Mistakes happen in entrance exams at universities. In 2001, an error in the allocation of scores in a Japanese-language test for admission to the engineering department of Yamagata University was exposed by a request from an applicant for scoring disclosure. When the university re-examined the past exam records, it found that more than 400 applicants had been mistakenly rejected due to the same error over the five preceding years. It was also learned in the same year that an error in a test scoring program used in the exam for the humanities department at Toyama University left 16 applicants mistakenly rejected — and that the university had covered up the error for two years. More recent examples include errors in questions at Chukyo University in 2015 and scoring mistakes at Osaka Prefecture University, in which the erroneously rejected applicants were later admitted.
These examples indicate that such errors can take place anywhere. The question is whether the institutions, when alerted to the possibility of any mistake, are ready to quickly examine the potential problem and take corrective action.
In Osaka University’s case, the problem occurred in the physics test — which was mandatory for applicants to sections of its engineering and science departments. For one of the questions, there was more than one correct answer, but in the university’s scoring of the tests, only one of the answers was graded as correct. This also caused a problem in the scoring of the next, related question in the test.
The problem was first made known to the university by a member of a group of high school physics teachers in June. In August, a lecturer at a prep school sent an email to the university making the same point. But a science department professor and his deputy, who were responsible for creating the questions, discussed the case among themselves and replied that they saw no problem with the question at issue. The prep school lecturer was not convinced by their explanation, sent another email to the university with details on the perceived mistake, and filed a request with the education ministry in September to take action when he got no subsequent response from the university.
It was only after the university received another email from an outsider in December, giving even further details on the problem — complete with a formula — that the school re-examined the case among more of its teachers, and identified the problem. When the university rescored tests based on the result, it was learned that 30 rejected applicants had in fact earned high enough scores to be admitted.

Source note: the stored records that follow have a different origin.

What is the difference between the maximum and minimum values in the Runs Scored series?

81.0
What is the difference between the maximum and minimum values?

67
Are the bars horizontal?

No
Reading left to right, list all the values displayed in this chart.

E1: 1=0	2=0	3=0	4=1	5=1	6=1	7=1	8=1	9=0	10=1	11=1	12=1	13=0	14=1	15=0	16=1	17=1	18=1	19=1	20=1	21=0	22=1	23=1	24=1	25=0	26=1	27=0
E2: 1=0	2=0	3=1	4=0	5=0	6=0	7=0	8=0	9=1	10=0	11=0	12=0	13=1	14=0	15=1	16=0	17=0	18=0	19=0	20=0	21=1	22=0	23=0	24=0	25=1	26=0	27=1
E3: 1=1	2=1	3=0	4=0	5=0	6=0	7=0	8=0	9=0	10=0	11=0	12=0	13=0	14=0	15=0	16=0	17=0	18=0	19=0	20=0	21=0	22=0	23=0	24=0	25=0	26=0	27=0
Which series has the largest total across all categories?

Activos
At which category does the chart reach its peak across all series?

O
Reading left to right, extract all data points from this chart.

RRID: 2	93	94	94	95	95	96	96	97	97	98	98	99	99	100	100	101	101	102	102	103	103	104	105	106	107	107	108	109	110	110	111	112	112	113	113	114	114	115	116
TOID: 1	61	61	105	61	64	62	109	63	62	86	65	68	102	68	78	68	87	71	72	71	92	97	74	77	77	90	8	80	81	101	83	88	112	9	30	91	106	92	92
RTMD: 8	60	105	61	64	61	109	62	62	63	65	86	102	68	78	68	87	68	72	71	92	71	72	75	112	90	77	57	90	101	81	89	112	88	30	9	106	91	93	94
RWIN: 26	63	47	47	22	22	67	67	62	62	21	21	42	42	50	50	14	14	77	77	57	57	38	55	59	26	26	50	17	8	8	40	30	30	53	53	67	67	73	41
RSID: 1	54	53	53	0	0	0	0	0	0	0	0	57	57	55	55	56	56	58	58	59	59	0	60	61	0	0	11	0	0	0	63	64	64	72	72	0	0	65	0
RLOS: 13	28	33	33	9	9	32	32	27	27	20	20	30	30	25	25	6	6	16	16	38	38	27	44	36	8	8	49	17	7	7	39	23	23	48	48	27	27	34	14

Now the 30 applicants — 28 males and two females — either enrolled at different universities or went to prep schools to prepare for another attempt at the entrance exam this spring. Also, there were nine students who ended up in the department of their second choice at Osaka University due to the scoring error. In disclosing the errors Jan. 6, the university publicly apologized for the errors and said it will admit the applicants in April if they wish to enroll. It plans to offer compensation to the students for prep school fees and other expenses, and consider steps to accept the students into its second-year courses if they are transferring from an institution that they entered last year. It is hoped that such steps are not coming too late for the students.
Following the disclosure by Osaka University, the education ministry sent out a notice to all public and private universities urging them to take steps to ensure against test-scoring mistakes and to take prompt action when possible errors crop up. Mistakes can be made, as past examples show. But operators of education institutions should be aware that delayed action to address those errors can have major consequences for the youths’ future.